Boyd finished with seven points and a team-high nine rebounds. He was averaging 7.0 points and 7.4 rebounds for a 16-9 team (7-3 in the Central Suburban League South) after NT’s 48-37 loss to Benet Academy at Loyola Academy on Feb. 7.
“I’m not a big flashy scorer,” he says. “I don’t have to be on this team. We have the best shooters [in the CSL South]. I do the dirty work, clean up the boards, shoot when I have to shoot. I’m fine with my role. I enjoy my role.”
His role as a sudden patient last summer got him thinking about his future, as family and friends visited him in a hospital room. He observed his doctor. His doctor was professional and caring and friendly.
“A great guy,” says Boyd, whose half-brother is a surgeon in California. “What I experienced after the injury, the whole process … it made me consider majoring in pre-med, a career as a doctor. I’m looking at bigger schools [University if Illinois, for one]. I’m looking at Miami [of Ohio].
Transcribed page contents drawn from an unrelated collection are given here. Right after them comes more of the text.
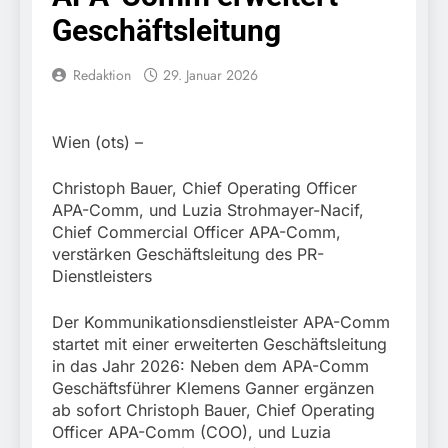
Knopfdruck / Schnelle
7. August 2026
Geschäftsleitung
Festnahme nach
Bundespolizeidirektion
sexueller Belästigung
München: Bundespolizei
kontrolliert
Redaktion
29. Januar 2026
7. August 2026
grenzüberschreitenden
Bundespolizeidirektion
Verkehr / Waffenfund im
München: Schneller
Fahrzeug
festgenommen als die
Wien (ots) –
6. August 2026
Reise nach Ungarn
Bundespolizeidirektion
beendet / Bundespolizei
München: Ausgesetzte
Christoph Bauer, Chief Operating Officer
nimmt einen gesuchten
Katze am Bahnhof
APA-Comm, und Luzia Strohmayer-Nacif,
6. August 2026
Ungarn mit
Bamberg aufgefunden –
Chief Commercial Officer APA-Comm,
HZA-R: Zoll deckt auf:
Auslieferungshaftbefehl
Tierheim übernimmt
Schrotthändler
fest
verstärken Geschäftsleitung des PR-
Fundtier
erschleicht rund 45.000
Dienstleisters
6. August 2026
Euro Sozialleistungen
Bundespolizeidirektion
Ermittlungen der
München: Europaweit
Der Kommunikationsdienstleister APA-Comm
Finanzkontrolle
gesuchtes Mitglied einer
6. August 2026
startet mit einer erweiterten Geschäftsleitung
Schwarzarbeit führen zu
kriminellen Vereinigung
Bundespolizeidirektion
in das Jahr 2026: Neben dem APA-Comm
rechtskräftiger
geht ins Netz –
München: Update zu den
Verurteilung wegen
Geschäftsführer Klemens Ganner ergänzen
Bundespolizei vollstreckt
Einsatzmaßnahmen der
Betrugs
5. August 2026
ab sofort Christoph Bauer, Chief Operating
europäischen
Bundespolizei in
Bundespolizeidirektion
Officer APA-Comm (COO), und Luzia
Auslieferungshaftbefehl
Saarbrücken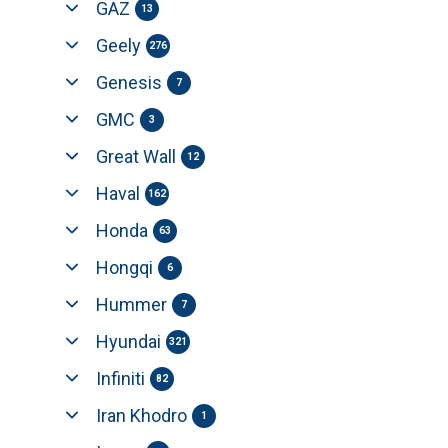
GAZ
13
Geely
276
Genesis
7
GMC
3
Great Wall
12
Haval
162
Honda
63
Hongqi
6
Hummer
7
Hyundai
321
Infiniti
82
Iran Khodro
1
“Right now,” he adds, “I love what I’m doing, playing basketball in the second semester of my senior year, having fun with my friends.”
Taking a glass art class at New Trier, too. Yes, Sean Boyd is one of Monique Boyd’s students. He sits in the front row. Mom teaches. Son learns. Son tries to make his mom laugh. Mom continues to teach.
There is a light side to Sean Boyd, a side Hammes labels “goofy.” There is a serious side to him as well. You see that on basketball courts. Fricke recognizes that side, appreciates that side.
It is 30 minutes after a recent game at New Trier. Fans and players are milling around the hardwood and chatting. Boyd stands next to Hammes near midcourt, Hammes smiling and trying to capture the essence of Boyd, the teen, and Boyd the hoopster, in words.
“Sean is bubbly, charismatic,” Hammes says. “Sean is more comfortable on the court this year. Everybody knows Sean. Everybody who comes to our games, they’re here to see Sean.”
Notable: Trevians senior guard Robbie Abduls netted a team-high 23 points (four treys) in NT’s 65-38 defeat of Niles West on Feb. 6. Hammes scored all 12 of his points from three-point land. Junior forward Colin Winchester (five rebounds) added 10 points, and Hurley tossed in nine. … In Saturday’s loss to Benet, Hammes and senior forward Ryan Haak each tallied 10 points. Abduls scored seven against last year’s Class 4A state runner-up.